READING TEXT —
=-=-=

Other people who come forward, however, are merely attention-seeking liars.

Trump supporters believe election whistleblowers—because they agree with them

[Image: rawpixel]

BY Joe Berkowitz4 minute read

It’s amazing who right-wing pundits and politicians decide to take at their word.

As Donald Trump continues to lose more and more lawsuits intended to overturn his election loss, his supporters in the media and beyond have put an increased emphasis on personal accounts from alleged whistleblowers.

“Many [sworn affidavits] have been thrown out and many debunked, but many still have not. These Americans, these whistleblowers, deserve to be taken seriously and at least heard without threat of reprisal, but that’s not happening,” Fox News host Laura Ingraham said recently.

Fine, let’s take a look at some of these whistleblowers.

There was the woman at Rudy Giuliani’s circus-like hearing in Michigan on Wednesday, December 2, who argued for stringent voter ID laws because “all Chinese people look alike.”

There’s the star witness at that same hearing, Dominion Voting Systems contractor Melissa Carone, an irate rambler who came across as an SNL character rejected for being too broad, and who has already become the subject of parody.

Then there’s the trio of whistleblowers who appeared on Sean Hannity’s extremely popular Fox News show on Tuesday, December 1, to share their stories of an alleged conspiracy to commit mass voter fraud.

=-=-=

WHAT YOU NEED TO DO —
In the article on election whistleblowers, what reason did the woman at the Michigan hearing give for stringent voter ID laws? Answer in one to three sentences.

=-=-=

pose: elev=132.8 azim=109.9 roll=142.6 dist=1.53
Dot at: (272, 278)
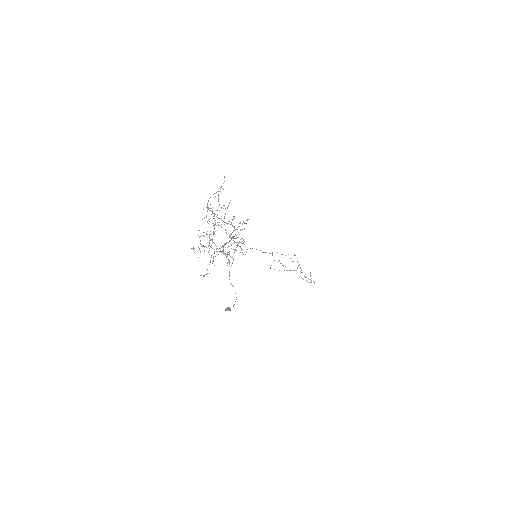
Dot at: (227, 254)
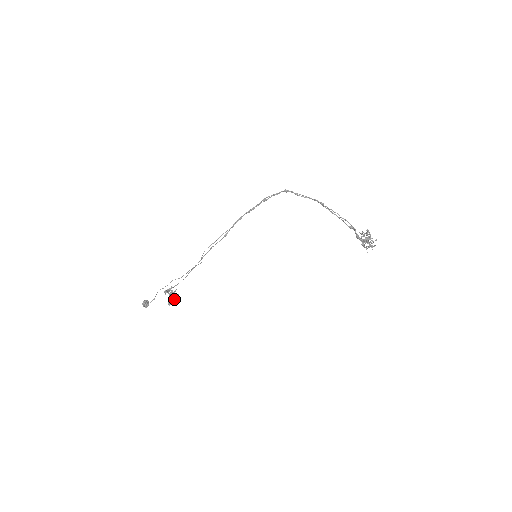
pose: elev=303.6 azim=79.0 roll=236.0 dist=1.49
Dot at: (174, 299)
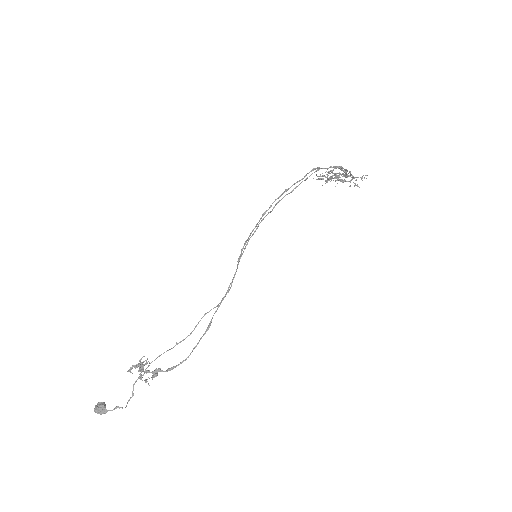
Dot at: (132, 368)
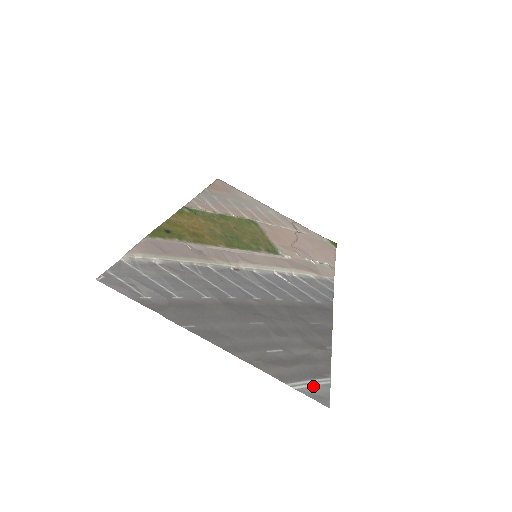
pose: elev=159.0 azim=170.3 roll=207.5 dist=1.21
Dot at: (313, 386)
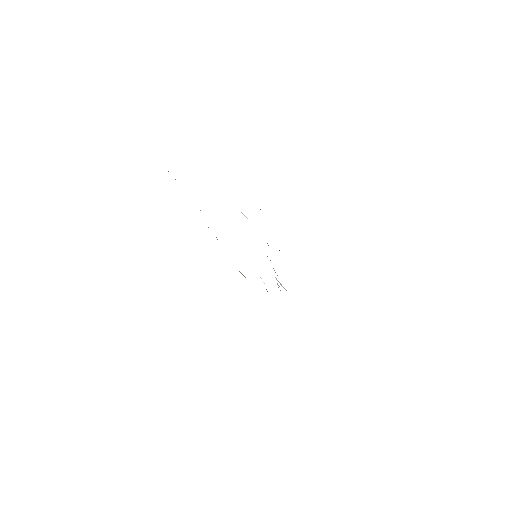
Dot at: occluded
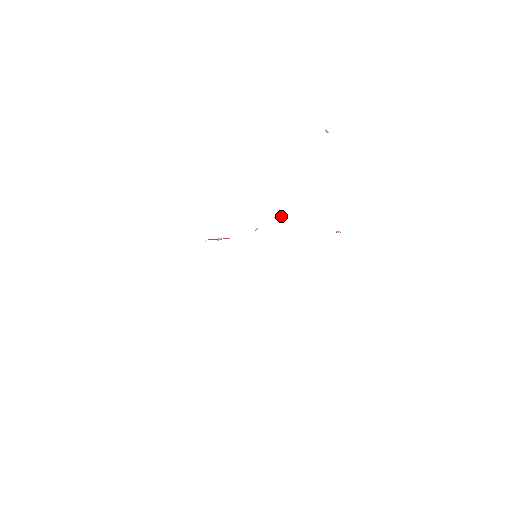
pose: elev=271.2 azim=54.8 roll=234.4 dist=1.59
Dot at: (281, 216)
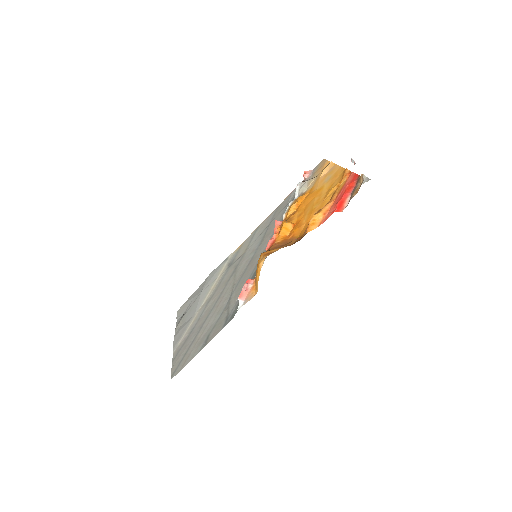
Dot at: (287, 227)
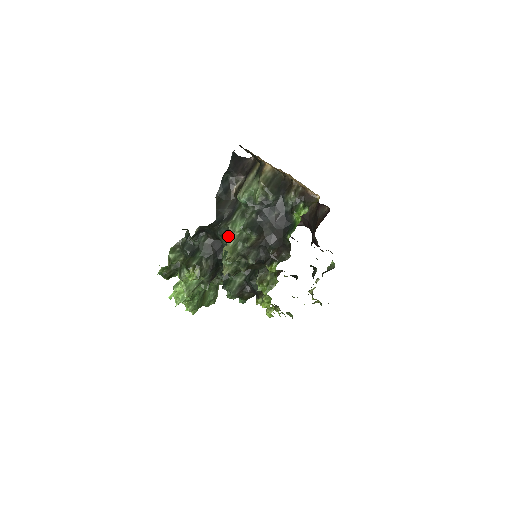
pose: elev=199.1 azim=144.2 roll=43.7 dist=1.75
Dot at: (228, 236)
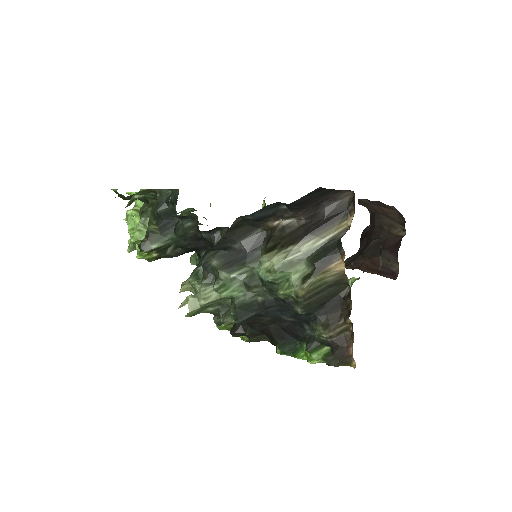
Dot at: (207, 288)
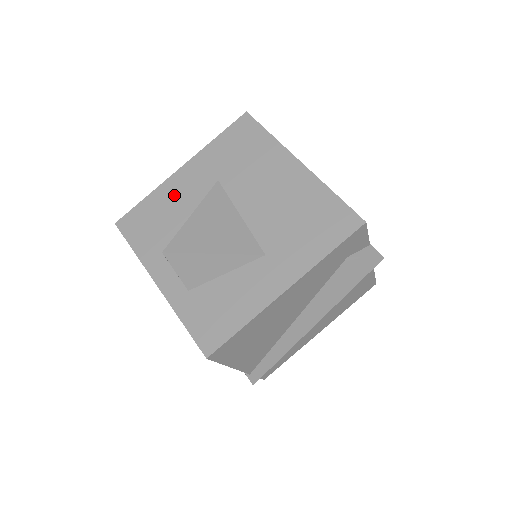
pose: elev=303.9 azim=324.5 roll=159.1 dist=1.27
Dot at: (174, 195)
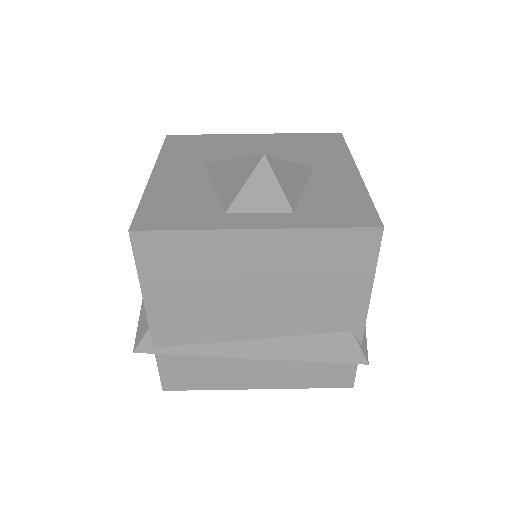
Dot at: (173, 186)
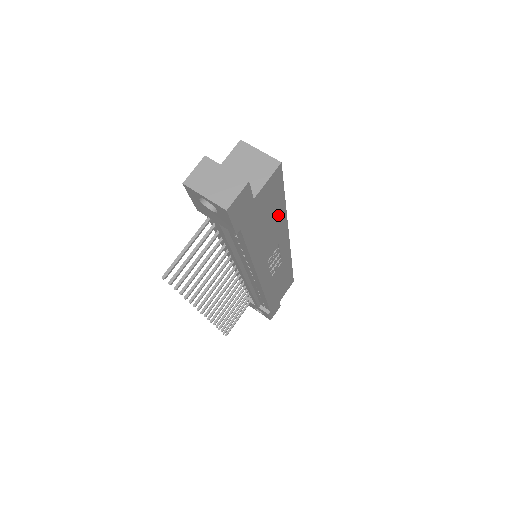
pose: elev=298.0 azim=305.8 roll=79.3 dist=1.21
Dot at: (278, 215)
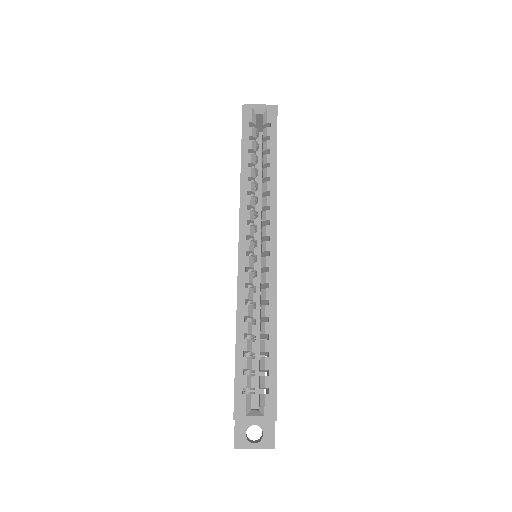
Dot at: occluded
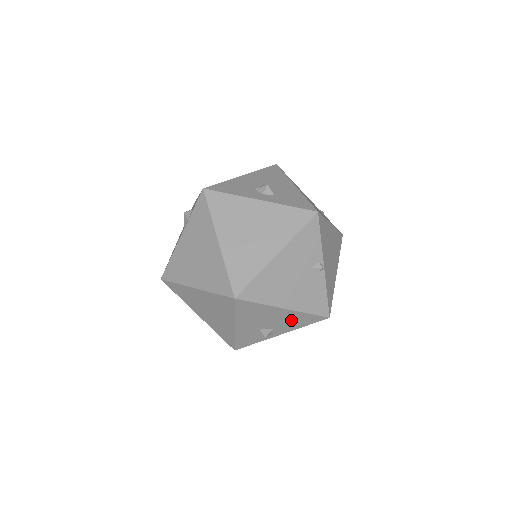
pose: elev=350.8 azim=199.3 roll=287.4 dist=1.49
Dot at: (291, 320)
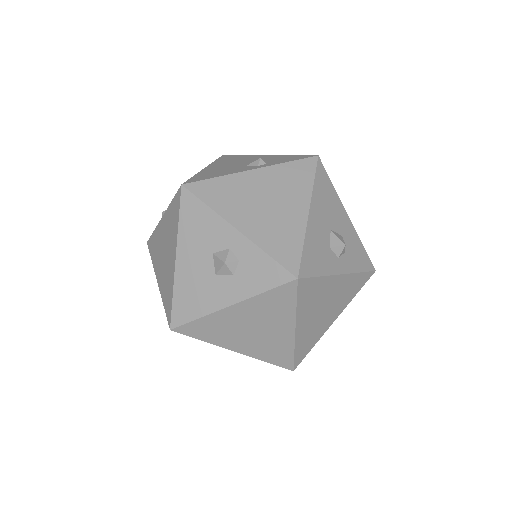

=-=-=

EXPECTED ANSWER —
She argued for stringent voter ID laws because "all Chinese people look alike." She said this at Rudy Giuliani's hearing in Michigan on Wednesday, December 2.